La suppression de la carte scolaire, on le voit, n’est pas une question de bonne gestion administrative. Son remplacement par le « libre choix » des familles est une application sans surprise et sans originalité d’un modèle idéologique prôné par les néolibéraux depuis longtemps. Ses effets sont connus. L’école néolibérale est une école inégale et globalement inefficace .
Une autre politique est possible. Elle est certes difficile à mener, spécialement dans le contexte d’une inégalité de plus en plus prononcée des classes sociales et d’une angoisse généralisée face aux risques de chômage et de déclassement. Cette politique alternative, qui devrait poursuivre un objectif de mixité sociale, ne peut reposer sur la seule contrainte administrative pour réussir. Ce serait conserver la logique de la ségrégation résidentielle sans pouvoir empêcher les classes moyennes de vouloir y échapper par tous les moyens. La contrainte résidentielle n’est légitime que si les familles sont assurées d’envoyer leurs enfants dans des établissements où les conditions d’apprentissage y sont sensiblement les mêmes qu’ailleurs. La seule façon réaliste de sauver ce qui peut l’être encore de « l’école républicaine » est donc de viser sur tout le territoire une égalité concrète des conditions d’enseignement et d’apprentissage.

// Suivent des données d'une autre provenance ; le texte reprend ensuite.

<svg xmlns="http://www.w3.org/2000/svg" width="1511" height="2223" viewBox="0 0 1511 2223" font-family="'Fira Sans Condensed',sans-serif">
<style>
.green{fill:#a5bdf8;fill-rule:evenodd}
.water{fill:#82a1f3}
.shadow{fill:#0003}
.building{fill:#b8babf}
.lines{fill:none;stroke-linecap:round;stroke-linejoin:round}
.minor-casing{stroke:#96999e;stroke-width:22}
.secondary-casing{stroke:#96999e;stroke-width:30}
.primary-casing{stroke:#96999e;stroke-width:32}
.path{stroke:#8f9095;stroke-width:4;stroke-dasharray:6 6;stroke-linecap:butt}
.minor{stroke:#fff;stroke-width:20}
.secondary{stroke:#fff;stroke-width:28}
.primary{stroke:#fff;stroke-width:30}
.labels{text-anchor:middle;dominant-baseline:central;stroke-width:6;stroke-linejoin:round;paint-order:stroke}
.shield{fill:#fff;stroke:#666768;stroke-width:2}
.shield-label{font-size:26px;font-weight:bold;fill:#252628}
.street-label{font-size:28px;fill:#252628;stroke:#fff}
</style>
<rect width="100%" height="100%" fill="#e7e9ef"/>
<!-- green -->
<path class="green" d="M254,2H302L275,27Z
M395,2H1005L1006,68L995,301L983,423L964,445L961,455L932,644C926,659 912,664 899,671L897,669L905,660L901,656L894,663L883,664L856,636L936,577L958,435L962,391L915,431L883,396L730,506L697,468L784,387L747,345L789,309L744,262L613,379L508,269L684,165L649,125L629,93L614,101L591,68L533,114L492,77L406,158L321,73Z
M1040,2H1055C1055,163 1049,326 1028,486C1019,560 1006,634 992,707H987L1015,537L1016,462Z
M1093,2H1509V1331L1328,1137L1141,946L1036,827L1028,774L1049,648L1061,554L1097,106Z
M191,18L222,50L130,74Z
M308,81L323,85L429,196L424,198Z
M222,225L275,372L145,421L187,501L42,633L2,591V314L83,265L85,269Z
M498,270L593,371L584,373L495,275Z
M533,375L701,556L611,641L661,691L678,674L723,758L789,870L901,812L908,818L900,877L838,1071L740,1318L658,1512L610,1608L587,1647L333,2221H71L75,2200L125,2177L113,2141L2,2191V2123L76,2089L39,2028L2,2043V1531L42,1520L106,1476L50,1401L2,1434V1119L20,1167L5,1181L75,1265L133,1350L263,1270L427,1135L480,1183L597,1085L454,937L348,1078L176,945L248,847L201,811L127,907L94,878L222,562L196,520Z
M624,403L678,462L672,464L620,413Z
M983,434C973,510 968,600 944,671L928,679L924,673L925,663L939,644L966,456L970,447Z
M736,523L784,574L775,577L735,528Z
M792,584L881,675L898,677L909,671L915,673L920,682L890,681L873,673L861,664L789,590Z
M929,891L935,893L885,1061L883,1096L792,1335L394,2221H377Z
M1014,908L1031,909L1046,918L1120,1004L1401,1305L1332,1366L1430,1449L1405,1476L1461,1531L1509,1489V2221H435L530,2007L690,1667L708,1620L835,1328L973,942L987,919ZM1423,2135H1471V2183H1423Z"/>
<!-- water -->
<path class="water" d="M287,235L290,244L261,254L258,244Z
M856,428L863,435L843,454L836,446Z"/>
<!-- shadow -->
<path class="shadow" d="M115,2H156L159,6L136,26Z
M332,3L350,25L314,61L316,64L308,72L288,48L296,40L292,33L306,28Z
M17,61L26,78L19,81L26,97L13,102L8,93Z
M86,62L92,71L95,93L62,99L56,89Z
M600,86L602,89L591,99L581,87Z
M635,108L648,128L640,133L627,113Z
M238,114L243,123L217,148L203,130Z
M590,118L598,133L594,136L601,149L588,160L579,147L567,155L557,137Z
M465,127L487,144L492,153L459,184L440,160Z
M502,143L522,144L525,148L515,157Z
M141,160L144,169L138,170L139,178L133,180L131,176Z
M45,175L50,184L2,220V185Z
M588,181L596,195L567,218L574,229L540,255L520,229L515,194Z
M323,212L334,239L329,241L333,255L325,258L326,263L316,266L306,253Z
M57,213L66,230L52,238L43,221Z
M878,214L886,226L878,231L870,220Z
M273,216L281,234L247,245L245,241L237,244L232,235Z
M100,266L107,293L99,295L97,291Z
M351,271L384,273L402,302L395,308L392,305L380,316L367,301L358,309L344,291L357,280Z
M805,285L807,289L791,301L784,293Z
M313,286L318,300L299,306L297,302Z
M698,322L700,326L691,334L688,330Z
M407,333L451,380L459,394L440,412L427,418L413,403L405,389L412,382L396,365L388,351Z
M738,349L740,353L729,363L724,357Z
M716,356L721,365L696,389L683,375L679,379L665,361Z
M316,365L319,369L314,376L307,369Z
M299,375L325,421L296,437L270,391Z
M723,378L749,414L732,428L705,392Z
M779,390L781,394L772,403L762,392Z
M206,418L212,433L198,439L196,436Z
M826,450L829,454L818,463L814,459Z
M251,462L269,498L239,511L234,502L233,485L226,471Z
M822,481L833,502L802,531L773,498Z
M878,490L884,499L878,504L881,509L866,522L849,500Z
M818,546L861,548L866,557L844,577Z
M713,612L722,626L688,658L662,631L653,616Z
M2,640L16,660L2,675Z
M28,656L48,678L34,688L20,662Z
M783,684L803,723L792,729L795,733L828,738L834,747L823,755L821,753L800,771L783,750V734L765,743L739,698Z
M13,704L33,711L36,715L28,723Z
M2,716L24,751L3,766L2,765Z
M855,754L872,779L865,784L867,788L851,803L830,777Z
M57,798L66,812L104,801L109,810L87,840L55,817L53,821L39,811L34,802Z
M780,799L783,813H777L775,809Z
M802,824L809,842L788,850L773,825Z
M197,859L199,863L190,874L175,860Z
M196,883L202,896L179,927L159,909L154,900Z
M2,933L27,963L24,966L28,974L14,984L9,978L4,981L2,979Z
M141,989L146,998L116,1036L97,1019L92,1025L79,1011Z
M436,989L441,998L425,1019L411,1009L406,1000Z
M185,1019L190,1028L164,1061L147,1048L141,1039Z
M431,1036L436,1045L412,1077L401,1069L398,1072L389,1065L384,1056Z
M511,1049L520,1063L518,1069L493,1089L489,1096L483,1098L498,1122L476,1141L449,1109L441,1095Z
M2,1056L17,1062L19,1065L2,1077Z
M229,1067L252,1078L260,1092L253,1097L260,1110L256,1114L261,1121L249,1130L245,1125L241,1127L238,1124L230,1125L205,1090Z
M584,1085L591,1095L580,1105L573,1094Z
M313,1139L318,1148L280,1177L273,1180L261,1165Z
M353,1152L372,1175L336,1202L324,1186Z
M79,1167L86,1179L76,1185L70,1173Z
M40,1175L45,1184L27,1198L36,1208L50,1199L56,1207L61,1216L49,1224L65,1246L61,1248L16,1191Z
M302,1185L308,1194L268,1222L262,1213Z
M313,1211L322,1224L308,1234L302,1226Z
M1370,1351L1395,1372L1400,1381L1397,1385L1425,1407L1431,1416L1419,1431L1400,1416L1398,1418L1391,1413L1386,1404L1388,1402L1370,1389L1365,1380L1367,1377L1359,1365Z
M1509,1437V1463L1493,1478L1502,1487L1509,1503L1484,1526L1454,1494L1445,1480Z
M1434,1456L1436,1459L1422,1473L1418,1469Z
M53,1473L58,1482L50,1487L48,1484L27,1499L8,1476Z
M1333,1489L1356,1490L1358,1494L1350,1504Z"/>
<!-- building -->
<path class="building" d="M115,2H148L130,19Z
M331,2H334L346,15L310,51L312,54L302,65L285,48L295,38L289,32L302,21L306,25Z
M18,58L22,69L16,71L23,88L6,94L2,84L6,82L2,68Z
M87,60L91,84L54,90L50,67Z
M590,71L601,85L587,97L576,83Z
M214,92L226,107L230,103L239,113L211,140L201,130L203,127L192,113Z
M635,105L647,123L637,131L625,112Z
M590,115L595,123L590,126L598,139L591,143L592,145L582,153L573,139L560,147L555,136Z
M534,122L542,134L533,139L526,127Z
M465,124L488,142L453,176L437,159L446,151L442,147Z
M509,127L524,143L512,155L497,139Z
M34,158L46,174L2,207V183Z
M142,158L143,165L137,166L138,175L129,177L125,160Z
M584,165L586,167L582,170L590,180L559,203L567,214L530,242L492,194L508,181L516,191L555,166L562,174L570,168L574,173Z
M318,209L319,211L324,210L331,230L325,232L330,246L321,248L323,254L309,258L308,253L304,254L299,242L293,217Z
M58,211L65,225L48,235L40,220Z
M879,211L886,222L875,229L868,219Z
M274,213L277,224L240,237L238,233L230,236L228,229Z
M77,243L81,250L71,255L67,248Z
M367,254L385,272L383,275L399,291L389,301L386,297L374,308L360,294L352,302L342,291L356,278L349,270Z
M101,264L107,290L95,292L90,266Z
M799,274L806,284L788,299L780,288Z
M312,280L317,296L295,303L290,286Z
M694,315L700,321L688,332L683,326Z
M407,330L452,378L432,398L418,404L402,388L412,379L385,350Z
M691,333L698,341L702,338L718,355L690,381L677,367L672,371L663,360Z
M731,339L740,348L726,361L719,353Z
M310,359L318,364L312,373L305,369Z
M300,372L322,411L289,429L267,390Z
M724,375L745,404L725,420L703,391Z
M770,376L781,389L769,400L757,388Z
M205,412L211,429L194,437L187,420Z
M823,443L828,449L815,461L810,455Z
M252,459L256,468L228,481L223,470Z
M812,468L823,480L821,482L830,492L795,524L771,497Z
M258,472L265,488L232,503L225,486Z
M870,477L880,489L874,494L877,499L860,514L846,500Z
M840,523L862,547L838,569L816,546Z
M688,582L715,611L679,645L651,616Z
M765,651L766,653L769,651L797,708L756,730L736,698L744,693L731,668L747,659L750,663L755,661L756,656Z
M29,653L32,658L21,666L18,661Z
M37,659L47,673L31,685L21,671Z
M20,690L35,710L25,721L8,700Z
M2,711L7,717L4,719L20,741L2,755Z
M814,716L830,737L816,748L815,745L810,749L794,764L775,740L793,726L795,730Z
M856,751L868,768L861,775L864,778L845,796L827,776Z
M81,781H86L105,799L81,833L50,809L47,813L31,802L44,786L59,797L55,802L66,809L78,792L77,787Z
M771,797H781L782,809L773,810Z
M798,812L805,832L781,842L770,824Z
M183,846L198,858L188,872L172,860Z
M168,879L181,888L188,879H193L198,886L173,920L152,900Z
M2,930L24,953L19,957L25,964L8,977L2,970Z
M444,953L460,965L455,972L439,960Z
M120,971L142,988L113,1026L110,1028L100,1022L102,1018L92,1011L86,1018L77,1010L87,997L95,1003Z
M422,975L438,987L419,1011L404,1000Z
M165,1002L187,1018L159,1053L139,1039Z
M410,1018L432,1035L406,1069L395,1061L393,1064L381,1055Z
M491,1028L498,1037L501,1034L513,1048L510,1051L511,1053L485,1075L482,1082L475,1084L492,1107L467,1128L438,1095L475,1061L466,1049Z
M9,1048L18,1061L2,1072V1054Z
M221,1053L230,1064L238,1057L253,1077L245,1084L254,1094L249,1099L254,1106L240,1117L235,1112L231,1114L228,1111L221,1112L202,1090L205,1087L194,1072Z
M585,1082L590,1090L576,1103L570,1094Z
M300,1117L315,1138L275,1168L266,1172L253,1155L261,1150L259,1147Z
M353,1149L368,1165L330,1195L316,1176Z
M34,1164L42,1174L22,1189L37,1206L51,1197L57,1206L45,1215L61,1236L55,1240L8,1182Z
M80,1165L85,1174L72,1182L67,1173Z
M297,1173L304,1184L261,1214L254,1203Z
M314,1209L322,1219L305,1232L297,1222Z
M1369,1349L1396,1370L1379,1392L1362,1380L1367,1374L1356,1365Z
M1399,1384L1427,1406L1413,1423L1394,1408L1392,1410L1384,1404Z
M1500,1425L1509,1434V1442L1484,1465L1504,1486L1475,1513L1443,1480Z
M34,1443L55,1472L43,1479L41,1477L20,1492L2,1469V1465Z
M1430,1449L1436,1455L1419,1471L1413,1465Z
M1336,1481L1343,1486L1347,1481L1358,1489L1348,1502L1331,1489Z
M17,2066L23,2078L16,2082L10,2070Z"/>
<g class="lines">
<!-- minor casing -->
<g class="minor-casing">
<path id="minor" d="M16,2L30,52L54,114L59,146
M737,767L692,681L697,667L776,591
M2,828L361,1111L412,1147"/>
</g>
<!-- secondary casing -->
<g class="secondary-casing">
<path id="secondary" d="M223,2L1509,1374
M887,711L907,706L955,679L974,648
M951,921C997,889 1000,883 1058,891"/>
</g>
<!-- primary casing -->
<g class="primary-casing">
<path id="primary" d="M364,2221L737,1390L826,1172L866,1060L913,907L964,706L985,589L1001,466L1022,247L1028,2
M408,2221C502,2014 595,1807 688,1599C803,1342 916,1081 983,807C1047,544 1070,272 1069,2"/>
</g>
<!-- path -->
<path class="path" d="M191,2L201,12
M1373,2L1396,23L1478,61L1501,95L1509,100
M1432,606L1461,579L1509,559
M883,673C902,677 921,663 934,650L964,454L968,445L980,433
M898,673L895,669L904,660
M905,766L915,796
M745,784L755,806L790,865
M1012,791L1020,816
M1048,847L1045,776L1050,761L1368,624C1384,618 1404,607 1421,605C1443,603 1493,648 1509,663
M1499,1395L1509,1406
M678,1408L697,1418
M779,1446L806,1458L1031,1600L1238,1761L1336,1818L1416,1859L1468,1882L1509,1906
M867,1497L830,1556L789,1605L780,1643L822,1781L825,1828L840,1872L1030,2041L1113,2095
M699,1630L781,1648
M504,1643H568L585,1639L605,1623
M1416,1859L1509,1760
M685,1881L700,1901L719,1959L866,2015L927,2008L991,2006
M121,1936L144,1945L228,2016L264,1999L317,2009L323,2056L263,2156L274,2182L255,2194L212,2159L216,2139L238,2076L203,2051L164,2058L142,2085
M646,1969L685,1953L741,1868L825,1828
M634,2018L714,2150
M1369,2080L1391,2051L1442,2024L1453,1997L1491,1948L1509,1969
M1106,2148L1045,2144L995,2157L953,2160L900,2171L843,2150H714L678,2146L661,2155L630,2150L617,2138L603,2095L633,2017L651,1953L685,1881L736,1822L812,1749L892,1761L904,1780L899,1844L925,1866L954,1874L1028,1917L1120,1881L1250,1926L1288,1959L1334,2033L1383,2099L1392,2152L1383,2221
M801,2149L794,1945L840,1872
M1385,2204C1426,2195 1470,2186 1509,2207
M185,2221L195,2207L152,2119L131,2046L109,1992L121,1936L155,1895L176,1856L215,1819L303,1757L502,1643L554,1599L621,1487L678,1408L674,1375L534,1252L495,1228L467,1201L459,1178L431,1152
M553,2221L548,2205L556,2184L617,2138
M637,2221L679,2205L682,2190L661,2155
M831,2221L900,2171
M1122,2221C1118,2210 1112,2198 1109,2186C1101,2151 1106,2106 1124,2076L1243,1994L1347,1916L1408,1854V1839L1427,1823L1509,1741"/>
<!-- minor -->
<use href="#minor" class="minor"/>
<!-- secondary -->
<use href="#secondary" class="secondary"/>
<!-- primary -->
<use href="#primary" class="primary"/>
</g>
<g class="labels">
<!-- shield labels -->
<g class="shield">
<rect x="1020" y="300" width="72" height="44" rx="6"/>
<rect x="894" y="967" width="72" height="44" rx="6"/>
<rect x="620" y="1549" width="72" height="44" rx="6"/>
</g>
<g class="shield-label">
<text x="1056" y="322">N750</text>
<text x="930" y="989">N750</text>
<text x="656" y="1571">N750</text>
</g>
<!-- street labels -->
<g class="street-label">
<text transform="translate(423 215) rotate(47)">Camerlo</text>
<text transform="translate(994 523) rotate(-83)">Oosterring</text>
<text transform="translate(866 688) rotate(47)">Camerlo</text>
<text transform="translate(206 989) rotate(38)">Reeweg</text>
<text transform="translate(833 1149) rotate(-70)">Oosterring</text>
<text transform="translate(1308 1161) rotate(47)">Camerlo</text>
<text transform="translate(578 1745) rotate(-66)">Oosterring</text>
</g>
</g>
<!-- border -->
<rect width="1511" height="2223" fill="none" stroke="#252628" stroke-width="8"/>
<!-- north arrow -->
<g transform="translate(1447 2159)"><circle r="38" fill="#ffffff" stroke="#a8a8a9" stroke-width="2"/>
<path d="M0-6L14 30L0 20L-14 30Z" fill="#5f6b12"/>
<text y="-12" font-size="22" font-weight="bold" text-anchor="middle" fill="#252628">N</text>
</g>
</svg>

Dans la mesure où les établissements à recrutement populaire sont ceux qui sont les plus fuis, notamment parce qu’ils offrent souvent un climat d’apprentissage moins favorable, comme l’ont montré les travaux anglo-saxons sur l’effet de la composition sociale des écoles (school mix effect), la seule voie réaliste consisterait à opérer une compensation systématique en termes de moyens humains et matériels, selon une logique d’égalisation des conditions d’études. Ce serait la seule chance de les rendre plus attractifs et de rendre une légitimité à la contrainte du recrutement. La mixité ne se décrète pas, surtout lorsqu’il existe un puissant secteur privé, elle se conquiert par une politique publique volontariste. Face à la droite libérale « décomplexée » sur le terrain scolaire, il serait temps que la gauche définisse une politique alternative ambitieuse en faveur de l’égalité concrète des scolarités offertes à tous les élèves.